Change detection data:
---
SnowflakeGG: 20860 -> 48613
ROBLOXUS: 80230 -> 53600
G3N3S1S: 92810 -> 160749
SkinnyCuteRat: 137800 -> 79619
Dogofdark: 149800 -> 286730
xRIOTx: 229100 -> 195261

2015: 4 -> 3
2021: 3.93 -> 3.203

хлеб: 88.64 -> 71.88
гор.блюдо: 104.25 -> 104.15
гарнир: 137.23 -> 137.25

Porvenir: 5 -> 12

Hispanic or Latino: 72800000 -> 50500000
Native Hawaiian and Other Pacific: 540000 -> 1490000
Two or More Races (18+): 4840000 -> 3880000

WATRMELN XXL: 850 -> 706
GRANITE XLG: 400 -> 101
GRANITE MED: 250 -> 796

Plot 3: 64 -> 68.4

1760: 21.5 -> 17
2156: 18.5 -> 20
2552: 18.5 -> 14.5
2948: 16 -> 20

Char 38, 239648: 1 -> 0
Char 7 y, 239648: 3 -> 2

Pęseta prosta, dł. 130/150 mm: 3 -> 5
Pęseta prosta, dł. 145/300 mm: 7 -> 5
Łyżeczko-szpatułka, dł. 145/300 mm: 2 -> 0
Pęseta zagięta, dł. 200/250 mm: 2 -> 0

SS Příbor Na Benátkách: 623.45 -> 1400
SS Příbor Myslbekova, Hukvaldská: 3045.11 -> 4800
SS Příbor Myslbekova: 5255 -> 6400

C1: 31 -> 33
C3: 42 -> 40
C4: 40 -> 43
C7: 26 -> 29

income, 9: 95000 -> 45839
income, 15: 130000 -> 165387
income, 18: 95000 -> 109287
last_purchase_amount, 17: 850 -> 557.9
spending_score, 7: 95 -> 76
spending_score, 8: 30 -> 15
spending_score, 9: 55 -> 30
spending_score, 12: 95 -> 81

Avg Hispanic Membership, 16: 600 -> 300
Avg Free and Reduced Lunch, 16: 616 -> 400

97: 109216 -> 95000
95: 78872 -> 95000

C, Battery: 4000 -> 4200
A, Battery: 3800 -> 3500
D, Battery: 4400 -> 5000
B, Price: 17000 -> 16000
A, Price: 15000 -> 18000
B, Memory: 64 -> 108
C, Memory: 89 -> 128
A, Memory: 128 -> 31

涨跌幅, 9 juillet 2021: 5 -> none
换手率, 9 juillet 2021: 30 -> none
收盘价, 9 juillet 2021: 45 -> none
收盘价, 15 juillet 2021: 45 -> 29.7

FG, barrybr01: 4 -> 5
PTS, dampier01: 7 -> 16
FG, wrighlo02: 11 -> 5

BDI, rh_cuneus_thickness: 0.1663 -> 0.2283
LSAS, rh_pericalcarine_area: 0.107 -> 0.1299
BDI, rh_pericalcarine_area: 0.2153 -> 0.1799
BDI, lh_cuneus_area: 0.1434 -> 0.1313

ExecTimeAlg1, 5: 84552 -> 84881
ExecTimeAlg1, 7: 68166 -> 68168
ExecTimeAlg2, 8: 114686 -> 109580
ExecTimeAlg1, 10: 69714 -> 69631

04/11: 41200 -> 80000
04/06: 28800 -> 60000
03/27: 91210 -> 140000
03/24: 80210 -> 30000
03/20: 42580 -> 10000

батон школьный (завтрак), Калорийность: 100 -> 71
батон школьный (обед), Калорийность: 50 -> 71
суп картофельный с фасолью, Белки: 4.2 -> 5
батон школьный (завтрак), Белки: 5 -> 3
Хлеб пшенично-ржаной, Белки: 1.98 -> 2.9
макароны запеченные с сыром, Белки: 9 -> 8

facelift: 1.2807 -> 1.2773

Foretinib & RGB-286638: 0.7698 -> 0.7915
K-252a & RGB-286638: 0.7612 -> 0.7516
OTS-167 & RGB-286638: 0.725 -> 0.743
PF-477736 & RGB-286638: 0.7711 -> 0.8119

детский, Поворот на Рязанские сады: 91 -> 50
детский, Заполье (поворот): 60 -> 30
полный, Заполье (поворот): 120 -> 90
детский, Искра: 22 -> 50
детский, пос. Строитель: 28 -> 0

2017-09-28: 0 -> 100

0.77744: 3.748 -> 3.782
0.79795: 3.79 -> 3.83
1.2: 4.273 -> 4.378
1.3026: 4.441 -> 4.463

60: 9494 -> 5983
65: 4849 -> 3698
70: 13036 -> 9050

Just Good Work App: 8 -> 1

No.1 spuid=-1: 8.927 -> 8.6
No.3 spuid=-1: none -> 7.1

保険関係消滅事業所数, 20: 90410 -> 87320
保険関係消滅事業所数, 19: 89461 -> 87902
---
# JOB:
Write out the line containing "60: 9494 -> 5983" and every line after it through the end of the entries. Keep each one exactly as it is, and add nothing.

# RESULT BELOW:
60: 9494 -> 5983
65: 4849 -> 3698
70: 13036 -> 9050

Just Good Work App: 8 -> 1

No.1 spuid=-1: 8.927 -> 8.6
No.3 spuid=-1: none -> 7.1

保険関係消滅事業所数, 20: 90410 -> 87320
保険関係消滅事業所数, 19: 89461 -> 87902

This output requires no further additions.